Но тяжелораненых трудно обмануть. Внезапно он громко застонал, большие капли пота выступили у него на лбу: «Пуля смертельная, я это точно знаю». Несмотря на такое пророчество, полгода спустя я пожимал ему руку при въезде в Ганновер.
После полудня я совершил одинокую прогулку по совершенно разрушенному Пюизье. Деревню измолотили в кучу развалин еще в летних сражениях. Воронки и остатки стен густо заросли зеленью, и повсюду из нее светились белые шапки облюбовавшей руины бузины. Многочисленные свежие воронки разрывали этот стелющийся покров и вновь обнажали уже многократно перепаханную землю.
Деревенская улица была усеяна всяким военным мусором угасшего наступления. Разбитые повозки, выброшенные боеприпасы, средства ближнего боя, утратившие очертания, полуразложившиеся трупы лошадей, окруженные роями снующих мух, – яркое свидетельство бренности всех вещей в жизни и в борьбе. Торчащая на высоком месте церковь представляла собой груду пустынных развалин. Пока я срывал дивные одичавшие розы, рвущиеся неподалеку снаряды напоминали мне об осторожности в том месте, где плясала смерть.
Спустя несколько дней мы сменили девятую роту на главной линии обороны, лежавшей приблизительно в пятистах метрах от передовой.

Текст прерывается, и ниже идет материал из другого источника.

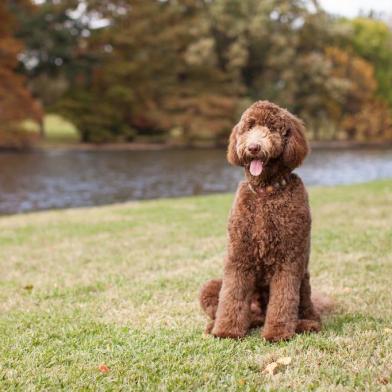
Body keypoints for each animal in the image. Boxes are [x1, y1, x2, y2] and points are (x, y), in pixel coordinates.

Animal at [199, 102, 324, 344]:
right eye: (248, 128)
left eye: (272, 128)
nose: (254, 147)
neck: (266, 192)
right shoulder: (238, 255)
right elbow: (232, 296)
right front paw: (226, 331)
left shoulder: (289, 260)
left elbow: (283, 300)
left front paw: (277, 333)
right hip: (210, 287)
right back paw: (220, 324)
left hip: (304, 283)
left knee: (307, 312)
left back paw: (305, 324)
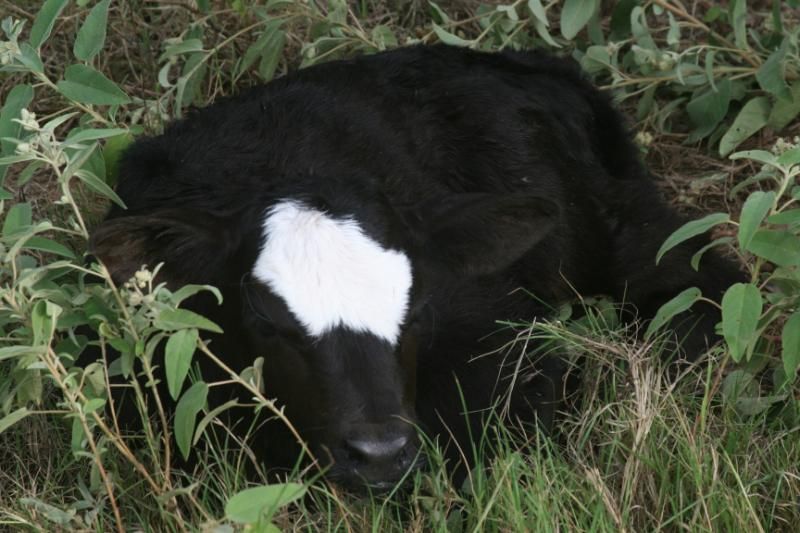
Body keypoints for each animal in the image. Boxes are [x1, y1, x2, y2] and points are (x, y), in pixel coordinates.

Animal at [89, 44, 743, 490]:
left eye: (418, 306)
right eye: (267, 320)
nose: (378, 452)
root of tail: (528, 63)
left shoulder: (499, 341)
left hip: (620, 226)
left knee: (698, 285)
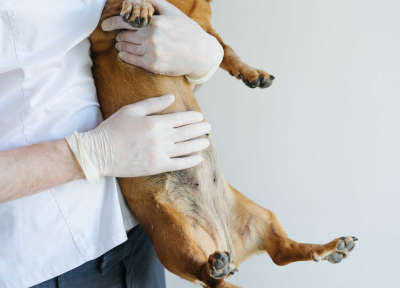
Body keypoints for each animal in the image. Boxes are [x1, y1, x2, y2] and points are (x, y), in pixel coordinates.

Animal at [89, 1, 358, 286]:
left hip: (264, 216)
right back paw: (215, 267)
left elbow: (225, 50)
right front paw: (138, 6)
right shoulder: (100, 35)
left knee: (281, 252)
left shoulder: (203, 31)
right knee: (207, 275)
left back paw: (330, 247)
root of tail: (224, 240)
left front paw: (252, 73)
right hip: (171, 232)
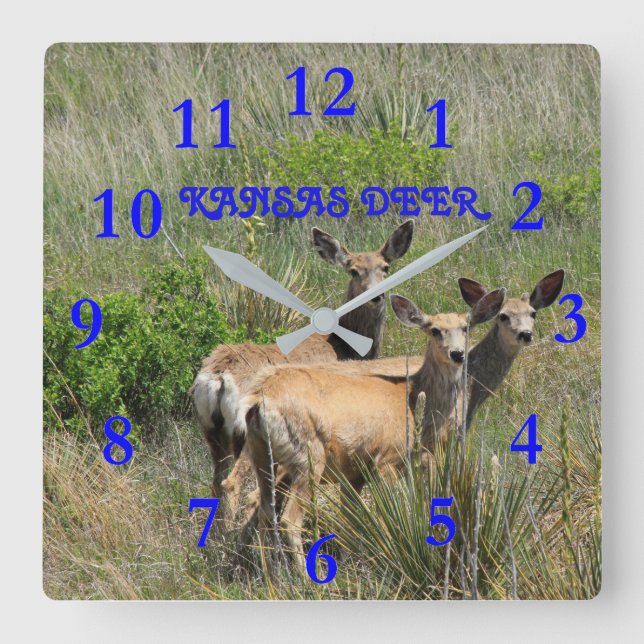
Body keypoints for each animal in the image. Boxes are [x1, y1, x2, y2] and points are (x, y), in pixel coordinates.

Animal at [190, 221, 414, 521]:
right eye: (353, 270)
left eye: (385, 267)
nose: (376, 296)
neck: (344, 345)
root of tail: (217, 376)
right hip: (246, 432)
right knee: (232, 483)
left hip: (213, 433)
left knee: (216, 482)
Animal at [239, 285, 506, 572]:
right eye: (434, 330)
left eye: (466, 327)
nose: (457, 354)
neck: (414, 399)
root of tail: (257, 397)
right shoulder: (387, 458)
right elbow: (390, 514)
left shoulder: (355, 472)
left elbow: (351, 520)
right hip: (308, 454)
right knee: (289, 518)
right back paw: (306, 576)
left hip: (261, 454)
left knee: (266, 511)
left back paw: (270, 574)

При этом ранило несколько человек из моей седьмой. На следующее утро рядом с моим блиндажом капитан фон Ледебур шрапнельной пулей был ранен в стопу. Страдавший болезнью легких, в бою он знал свое дело. И вот ему суждено было погибнуть от ничтожной раны. Вскоре он умер в лазарете. 28-го гранатным осколком был убит старший разносчик пищи сержант Грунер. Это была девятая потеря в роте за такое короткое время.
После того как мы провели неделю на передней линии, нам предстояло занять еще и основную линию обороны, так как сменный батальон был фактически расформирован из-за испанки. Среди наших людей также ежедневно объявлялись новые больные. В дивизии у соседей грипп свирепствовал так, что вражеский пилот сбросил листовку, в которой было сказано, что если войска сейчас же не уберутся, замену произведут англичане. Нам стало ясно, что эпидемия все больше и больше распространяется и на стороне противника. Остро встала и проблема пайков. За ночь смерть уносила совсем молодых людей. При этом нам следовало быть в постоянной боевой готовности, так как над рощей 125, словно над зловещим чугунком, все время стояло облако черного дыма. Обстрел был таким плотным, что в безветренный полдень взрывные газы отравили часть шестой роты. Словно ныряльщикам, нам приходилось с кислородными аппаратами спускаться в штольни, чтобы извлекать оттуда потерявших сознание. У них были багровые лица и дышали они словно в горячечном сне.
Однажды днем, обходя свой участок, я нашел несколько зарытых ящиков, полных английских боеприпасов. Чтобы изучить устройство ружейной гранаты, я развинтил ее и вынул капсюль. Внутри еще осталось что-то, что я посчитал пистоном. Но когда я хотел поддеть его ногтем, оказалось, что эта штука – второй взрыватель; он с грохотом разлетелся, оторвав мне кончик указательного пальца и нанеся несколько кровоточащих отметин на лице.
В тот же вечер, когда я стоял с подрывниками на прикрытии моего блиндажа, вблизи разорвался тяжелый снаряд. Мы заспорили о расстоянии. Взрыватели называли десять, я – тридцать метров. Чтобы проверить, насколько верны мои данные, я стал замерять; результат оказался неутешительным: воронка оказалась в 22-х метрах от нашего блиндажа. Часто совершаешь ошибку, недооценивая расстояние.
20 июля мы с ротой опять находились в Пюизье. Всю вторую половину дня я стоял на остатке стены и разглядывал весьма подозрительную картину сражения.
Роща 125 под мощным обстрелом была окутана плотным дымом, взлетали и падали зеленые и красные ракеты. Иногда артиллерийский огонь замолкал, тогда слышались таканье пулеметов и глухие разрывы гранат. С моего места все это было больше похоже на игру. Не было размаха большого боя. Но все же чувствовалось ожесточенное противостояние двух железных сил.
Роща была пульсирующей раной, на которой сосредоточилось внимание невидимых противников. Обе артиллерии играли с ней, как двое хищников, делящих добычу. Они терзали стволы дубов, и их ошметки летели в воздух. В роще оставалось всего лишь несколько защитников, но они держались долго и, как было очевидно на этой мертвой равнине, стали ярким примером того, что здесь, как и во все времена, любое столкновение борющихся сил есть мерило значительности участвующих в нем людей.